• _Problem statement_: Every record must appear in your reply exactly as written.

<<<<

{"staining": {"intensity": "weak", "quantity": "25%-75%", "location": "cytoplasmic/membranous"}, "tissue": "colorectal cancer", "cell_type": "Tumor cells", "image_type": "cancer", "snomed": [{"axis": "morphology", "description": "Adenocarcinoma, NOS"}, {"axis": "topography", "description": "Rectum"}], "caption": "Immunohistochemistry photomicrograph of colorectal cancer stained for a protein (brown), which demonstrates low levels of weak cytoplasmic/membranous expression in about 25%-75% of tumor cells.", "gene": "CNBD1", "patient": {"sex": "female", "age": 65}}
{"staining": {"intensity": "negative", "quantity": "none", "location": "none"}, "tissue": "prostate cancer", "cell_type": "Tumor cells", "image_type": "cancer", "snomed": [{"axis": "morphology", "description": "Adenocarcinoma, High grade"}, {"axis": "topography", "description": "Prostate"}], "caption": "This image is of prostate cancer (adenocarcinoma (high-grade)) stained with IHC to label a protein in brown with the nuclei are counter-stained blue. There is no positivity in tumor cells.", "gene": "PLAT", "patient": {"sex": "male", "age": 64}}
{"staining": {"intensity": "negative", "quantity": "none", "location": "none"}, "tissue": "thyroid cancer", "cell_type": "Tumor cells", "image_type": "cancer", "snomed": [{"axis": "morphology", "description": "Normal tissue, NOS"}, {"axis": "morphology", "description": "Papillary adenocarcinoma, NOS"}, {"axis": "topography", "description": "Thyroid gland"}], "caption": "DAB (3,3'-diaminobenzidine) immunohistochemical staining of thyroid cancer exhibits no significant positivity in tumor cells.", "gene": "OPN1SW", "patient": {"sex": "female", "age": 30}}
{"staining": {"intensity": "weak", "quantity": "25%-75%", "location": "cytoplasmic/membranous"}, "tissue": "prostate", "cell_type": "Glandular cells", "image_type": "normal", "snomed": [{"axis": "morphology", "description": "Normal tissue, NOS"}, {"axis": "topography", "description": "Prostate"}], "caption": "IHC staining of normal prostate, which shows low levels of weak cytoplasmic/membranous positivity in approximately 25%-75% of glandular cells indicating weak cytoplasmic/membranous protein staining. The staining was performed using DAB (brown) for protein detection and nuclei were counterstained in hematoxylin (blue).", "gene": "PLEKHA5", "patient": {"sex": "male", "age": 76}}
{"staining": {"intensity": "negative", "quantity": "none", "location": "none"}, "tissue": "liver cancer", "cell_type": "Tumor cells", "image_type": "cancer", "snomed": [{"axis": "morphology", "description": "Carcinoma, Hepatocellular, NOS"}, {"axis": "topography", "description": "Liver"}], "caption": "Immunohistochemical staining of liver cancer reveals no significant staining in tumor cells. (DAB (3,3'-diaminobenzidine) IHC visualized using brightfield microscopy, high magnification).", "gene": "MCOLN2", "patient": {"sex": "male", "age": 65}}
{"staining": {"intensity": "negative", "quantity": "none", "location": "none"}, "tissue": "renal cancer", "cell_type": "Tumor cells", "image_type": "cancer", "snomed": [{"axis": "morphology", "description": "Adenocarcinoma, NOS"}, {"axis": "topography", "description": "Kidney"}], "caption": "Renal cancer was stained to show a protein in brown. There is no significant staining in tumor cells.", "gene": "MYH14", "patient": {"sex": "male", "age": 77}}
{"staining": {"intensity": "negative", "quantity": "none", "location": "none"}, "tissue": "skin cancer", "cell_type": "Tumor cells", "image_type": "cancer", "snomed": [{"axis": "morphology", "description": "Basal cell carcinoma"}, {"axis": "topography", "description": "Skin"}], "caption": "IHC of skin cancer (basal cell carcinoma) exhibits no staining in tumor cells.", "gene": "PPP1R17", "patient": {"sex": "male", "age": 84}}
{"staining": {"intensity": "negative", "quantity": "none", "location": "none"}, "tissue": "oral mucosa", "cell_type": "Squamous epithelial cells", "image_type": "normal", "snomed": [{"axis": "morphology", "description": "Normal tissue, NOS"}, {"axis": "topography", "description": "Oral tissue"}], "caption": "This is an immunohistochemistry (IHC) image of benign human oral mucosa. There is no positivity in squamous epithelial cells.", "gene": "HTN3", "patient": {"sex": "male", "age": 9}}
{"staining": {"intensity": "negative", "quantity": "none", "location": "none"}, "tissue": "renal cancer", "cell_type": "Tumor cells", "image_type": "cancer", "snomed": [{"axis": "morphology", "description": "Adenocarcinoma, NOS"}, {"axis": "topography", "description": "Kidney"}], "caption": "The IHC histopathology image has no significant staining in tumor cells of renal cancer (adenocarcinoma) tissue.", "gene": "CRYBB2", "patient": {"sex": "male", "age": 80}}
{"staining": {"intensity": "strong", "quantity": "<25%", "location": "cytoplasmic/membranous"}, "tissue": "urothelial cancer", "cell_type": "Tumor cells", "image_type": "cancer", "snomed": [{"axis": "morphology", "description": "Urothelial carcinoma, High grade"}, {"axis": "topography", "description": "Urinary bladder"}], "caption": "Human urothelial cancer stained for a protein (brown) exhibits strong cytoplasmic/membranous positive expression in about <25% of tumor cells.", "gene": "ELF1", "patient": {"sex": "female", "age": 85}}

>>>>

• _Task result_:
{"staining": {"intensity": "weak", "quantity": "25%-75%", "location": "cytoplasmic/membranous"}, "tissue": "colorectal cancer", "cell_type": "Tumor cells", "image_type": "cancer", "snomed": [{"axis": "morphology", "description": "Adenocarcinoma, NOS"}, {"axis": "topography", "description": "Rectum"}], "caption": "Immunohistochemistry photomicrograph of colorectal cancer stained for a protein (brown), which demonstrates low levels of weak cytoplasmic/membranous expression in about 25%-75% of tumor cells.", "gene": "CNBD1", "patient": {"sex": "female", "age": 65}}
{"staining": {"intensity": "negative", "quantity": "none", "location": "none"}, "tissue": "prostate cancer", "cell_type": "Tumor cells", "image_type": "cancer", "snomed": [{"axis": "morphology", "description": "Adenocarcinoma, High grade"}, {"axis": "topography", "description": "Prostate"}], "caption": "This image is of prostate cancer (adenocarcinoma (high-grade)) stained with IHC to label a protein in brown with the nuclei are counter-stained blue. There is no positivity in tumor cells.", "gene": "PLAT", "patient": {"sex": "male", "age": 64}}
{"staining": {"intensity": "negative", "quantity": "none", "location": "none"}, "tissue": "thyroid cancer", "cell_type": "Tumor cells", "image_type": "cancer", "snomed": [{"axis": "morphology", "description": "Normal tissue, NOS"}, {"axis": "morphology", "description": "Papillary adenocarcinoma, NOS"}, {"axis": "topography", "description": "Thyroid gland"}], "caption": "DAB (3,3'-diaminobenzidine) immunohistochemical staining of thyroid cancer exhibits no significant positivity in tumor cells.", "gene": "OPN1SW", "patient": {"sex": "female", "age": 30}}
{"staining": {"intensity": "weak", "quantity": "25%-75%", "location": "cytoplasmic/membranous"}, "tissue": "prostate", "cell_type": "Glandular cells", "image_type": "normal", "snomed": [{"axis": "morphology", "description": "Normal tissue, NOS"}, {"axis": "topography", "description": "Prostate"}], "caption": "IHC staining of normal prostate, which shows low levels of weak cytoplasmic/membranous positivity in approximately 25%-75% of glandular cells indicating weak cytoplasmic/membranous protein staining. The staining was performed using DAB (brown) for protein detection and nuclei were counterstained in hematoxylin (blue).", "gene": "PLEKHA5", "patient": {"sex": "male", "age": 76}}
{"staining": {"intensity": "negative", "quantity": "none", "location": "none"}, "tissue": "liver cancer", "cell_type": "Tumor cells", "image_type": "cancer", "snomed": [{"axis": "morphology", "description": "Carcinoma, Hepatocellular, NOS"}, {"axis": "topography", "description": "Liver"}], "caption": "Immunohistochemical staining of liver cancer reveals no significant staining in tumor cells. (DAB (3,3'-diaminobenzidine) IHC visualized using brightfield microscopy, high magnification).", "gene": "MCOLN2", "patient": {"sex": "male", "age": 65}}
{"staining": {"intensity": "negative", "quantity": "none", "location": "none"}, "tissue": "renal cancer", "cell_type": "Tumor cells", "image_type": "cancer", "snomed": [{"axis": "morphology", "description": "Adenocarcinoma, NOS"}, {"axis": "topography", "description": "Kidney"}], "caption": "Renal cancer was stained to show a protein in brown. There is no significant staining in tumor cells.", "gene": "MYH14", "patient": {"sex": "male", "age": 77}}
{"staining": {"intensity": "negative", "quantity": "none", "location": "none"}, "tissue": "skin cancer", "cell_type": "Tumor cells", "image_type": "cancer", "snomed": [{"axis": "morphology", "description": "Basal cell carcinoma"}, {"axis": "topography", "description": "Skin"}], "caption": "IHC of skin cancer (basal cell carcinoma) exhibits no staining in tumor cells.", "gene": "PPP1R17", "patient": {"sex": "male", "age": 84}}
{"staining": {"intensity": "negative", "quantity": "none", "location": "none"}, "tissue": "oral mucosa", "cell_type": "Squamous epithelial cells", "image_type": "normal", "snomed": [{"axis": "morphology", "description": "Normal tissue, NOS"}, {"axis": "topography", "description": "Oral tissue"}], "caption": "This is an immunohistochemistry (IHC) image of benign human oral mucosa. There is no positivity in squamous epithelial cells.", "gene": "HTN3", "patient": {"sex": "male", "age": 9}}
{"staining": {"intensity": "negative", "quantity": "none", "location": "none"}, "tissue": "renal cancer", "cell_type": "Tumor cells", "image_type": "cancer", "snomed": [{"axis": "morphology", "description": "Adenocarcinoma, NOS"}, {"axis": "topography", "description": "Kidney"}], "caption": "The IHC histopathology image has no significant staining in tumor cells of renal cancer (adenocarcinoma) tissue.", "gene": "CRYBB2", "patient": {"sex": "male", "age": 80}}
{"staining": {"intensity": "strong", "quantity": "<25%", "location": "cytoplasmic/membranous"}, "tissue": "urothelial cancer", "cell_type": "Tumor cells", "image_type": "cancer", "snomed": [{"axis": "morphology", "description": "Urothelial carcinoma, High grade"}, {"axis": "topography", "description": "Urinary bladder"}], "caption": "Human urothelial cancer stained for a protein (brown) exhibits strong cytoplasmic/membranous positive expression in about <25% of tumor cells.", "gene": "ELF1", "patient": {"sex": "female", "age": 85}}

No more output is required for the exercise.